§ TASK
Keeping every word and mark, copy all of the data.

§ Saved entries

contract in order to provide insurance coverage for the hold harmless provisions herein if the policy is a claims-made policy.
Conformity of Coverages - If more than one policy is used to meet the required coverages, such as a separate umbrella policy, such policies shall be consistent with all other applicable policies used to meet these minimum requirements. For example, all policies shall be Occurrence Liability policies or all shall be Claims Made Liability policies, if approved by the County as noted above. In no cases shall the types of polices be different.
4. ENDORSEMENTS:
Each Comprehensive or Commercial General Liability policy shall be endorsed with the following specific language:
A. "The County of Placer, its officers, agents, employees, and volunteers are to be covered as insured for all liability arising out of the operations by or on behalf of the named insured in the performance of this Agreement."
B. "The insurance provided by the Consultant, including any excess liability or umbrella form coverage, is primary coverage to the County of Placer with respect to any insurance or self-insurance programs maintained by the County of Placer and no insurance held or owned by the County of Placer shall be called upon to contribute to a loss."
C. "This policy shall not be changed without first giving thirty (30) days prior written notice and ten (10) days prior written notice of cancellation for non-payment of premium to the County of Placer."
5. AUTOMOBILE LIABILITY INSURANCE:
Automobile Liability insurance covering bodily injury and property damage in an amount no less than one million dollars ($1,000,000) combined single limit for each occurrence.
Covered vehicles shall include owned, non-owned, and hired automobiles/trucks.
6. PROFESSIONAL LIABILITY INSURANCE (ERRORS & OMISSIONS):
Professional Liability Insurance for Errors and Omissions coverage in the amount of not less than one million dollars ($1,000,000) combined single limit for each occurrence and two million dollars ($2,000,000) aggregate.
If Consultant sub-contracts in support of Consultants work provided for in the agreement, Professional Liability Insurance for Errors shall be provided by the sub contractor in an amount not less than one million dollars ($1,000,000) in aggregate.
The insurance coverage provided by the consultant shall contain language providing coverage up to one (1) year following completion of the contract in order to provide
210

§ SOLUTION TO THIS TASK
contract in order to provide insurance coverage for the hold harmless provisions herein if the policy is a claims-made policy.
Conformity of Coverages - If more than one policy is used to meet the required coverages, such as a separate umbrella policy, such policies shall be consistent with all other applicable policies used to meet these minimum requirements. For example, all policies shall be Occurrence Liability policies or all shall be Claims Made Liability policies, if approved by the County as noted above. In no cases shall the types of polices be different.
4. ENDORSEMENTS:
Each Comprehensive or Commercial General Liability policy shall be endorsed with the following specific language:
A. "The County of Placer, its officers, agents, employees, and volunteers are to be covered as insured for all liability arising out of the operations by or on behalf of the named insured in the performance of this Agreement."
B. "The insurance provided by the Consultant, including any excess liability or umbrella form coverage, is primary coverage to the County of Placer with respect to any insurance or self-insurance programs maintained by the County of Placer and no insurance held or owned by the County of Placer shall be called upon to contribute to a loss."
C. "This policy shall not be changed without first giving thirty (30) days prior written notice and ten (10) days prior written notice of cancellation for non-payment of premium to the County of Placer."
5. AUTOMOBILE LIABILITY INSURANCE:
Automobile Liability insurance covering bodily injury and property damage in an amount no less than one million dollars ($1,000,000) combined single limit for each occurrence.
Covered vehicles shall include owned, non-owned, and hired automobiles/trucks.
6. PROFESSIONAL LIABILITY INSURANCE (ERRORS & OMISSIONS):
Professional Liability Insurance for Errors and Omissions coverage in the amount of not less than one million dollars ($1,000,000) combined single limit for each occurrence and two million dollars ($2,000,000) aggregate.
If Consultant sub-contracts in support of Consultants work provided for in the agreement, Professional Liability Insurance for Errors shall be provided by the sub contractor in an amount not less than one million dollars ($1,000,000) in aggregate.
The insurance coverage provided by the consultant shall contain language providing coverage up to one (1) year following completion of the contract in order to provide
210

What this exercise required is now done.